DePuy Orthopeadics, a division of Johnson & Johnson, released the Pinnacle system in 2001 as a total hip arthroplasty system functioning to increase a patient’s range of motion and mobility.

However, according to the Pinnacle hip implant MDL, the Pinnacle system is a defective device that leads to serious injury and other risks and complications.

The lawsuits against the companies allege the device releases toxic levels of metal particles into patients’ bloodstream and causes other adverse effects such as non-cancerous tumors, inflammation, swelling, pain, degenerative heart disease, and premature failure of the device.

The issue with the Pinnacle hip system is that it is manufactured as a metal-on-metal (MoM) device composed of chromium and cobalt, among other metals. The complications result as the metal components of the device rub against each other, as part of normal function of the device.

Patients further report that as the metal components of the device rub together, the device can cause metallosis, or the buildup of metal particles in the body, allegedly caused by metal erosion from the device.
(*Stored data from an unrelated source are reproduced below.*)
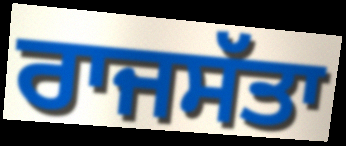
ਰਾਜਸੱਤਾ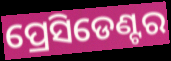
ପ୍ରେସିଡେଣ୍ଟର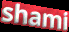
shami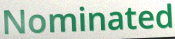
NominatedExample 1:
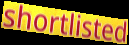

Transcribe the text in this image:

shortlisted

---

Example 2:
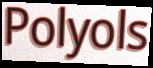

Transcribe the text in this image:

Polyols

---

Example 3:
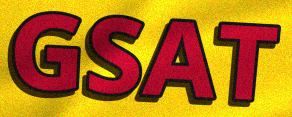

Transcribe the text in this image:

GSAT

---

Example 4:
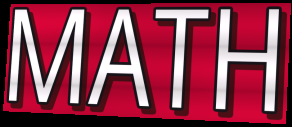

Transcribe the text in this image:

MATH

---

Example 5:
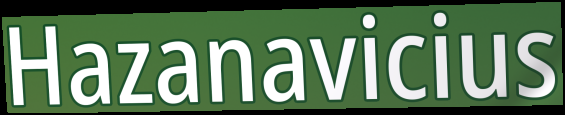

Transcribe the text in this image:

Hazanavicius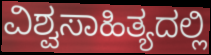
ವಿಶ್ವಸಾಹಿತ್ಯದಲ್ಲಿ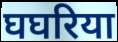
घघरिया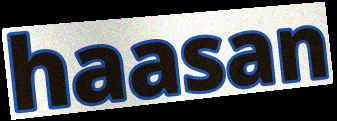
haasanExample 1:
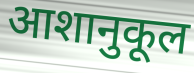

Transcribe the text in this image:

आशानुकूल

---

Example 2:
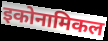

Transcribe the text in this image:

इकोनामिकल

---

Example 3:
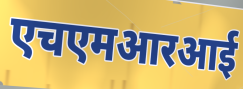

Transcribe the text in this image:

एचएमआरआई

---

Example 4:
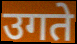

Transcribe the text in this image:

उगते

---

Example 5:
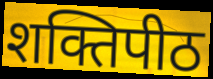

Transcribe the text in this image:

शक्तिपीठ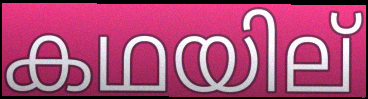
കഥയില്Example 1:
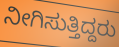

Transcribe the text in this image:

ನೀಗಿಸುತ್ತಿದ್ದರು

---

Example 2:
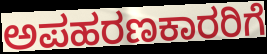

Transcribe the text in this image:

ಅಪಹರಣಕಾರರಿಗೆ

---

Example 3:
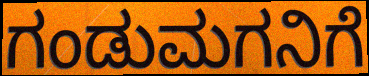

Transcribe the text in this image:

ಗಂಡುಮಗನಿಗೆ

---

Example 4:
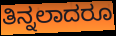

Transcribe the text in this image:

ತಿನ್ನಲಾದರೂ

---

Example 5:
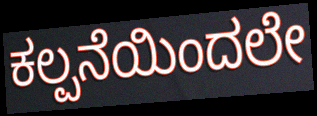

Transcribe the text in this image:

ಕಲ್ಪನೆಯಿಂದಲೇ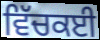
ਵਿੱਚਕਈ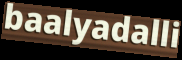
baalyadalliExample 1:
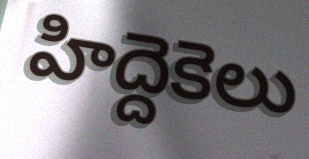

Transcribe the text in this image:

హిద్దెకెలు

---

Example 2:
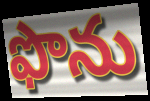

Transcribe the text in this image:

ఫొను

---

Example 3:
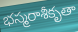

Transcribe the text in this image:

భస్మరాశీకృతా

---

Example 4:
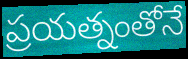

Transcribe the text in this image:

ప్రయత్నంతోనే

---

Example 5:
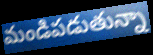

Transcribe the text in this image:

మండిపడుతున్నాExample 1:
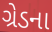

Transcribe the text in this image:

ગ્રેડના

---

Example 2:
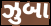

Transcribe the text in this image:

ઝુબા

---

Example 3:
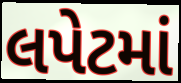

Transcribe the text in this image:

લપેટમાં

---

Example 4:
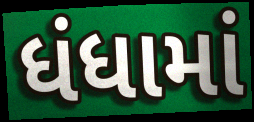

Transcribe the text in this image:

Claims like Paxton’s being filed against the companies allege that clinical trials, which could have forewarned and revealed the device’s malfunctions and defective nature, were not performed.

The Pinnacle Acetabular System was approved through the U.S. Food and Drug Administration’s 510(k) process. Under this provision, medical devices awaiting approval may not be required to go through a full evaluation if a predicate device, similar in nature, has already passed the approval system.

DePuy Orthopaedics, to approve the Pinnacle device, approved it through its predicate device the ASR XL Acetabular system. The ASR XL Acetabular System was taken off the market in 2010 after the manufacture found the devices causing hip implant failure much earlier than expected.

The Pinnacle Hip Implant Lawsuit is Case No. 3:17-cv-03271-K, in the U.S. District Court for the Northern District of Texas, Dallas Division. The Pinnacle Hip Implant MDL is In re: DePuy Orthopaedics Inc. Pinnacle Hip Implant Products Liability Litigation, MDL No. 3:11-MD-2244-K, in the U.S. District Court for the Northern District of Texas.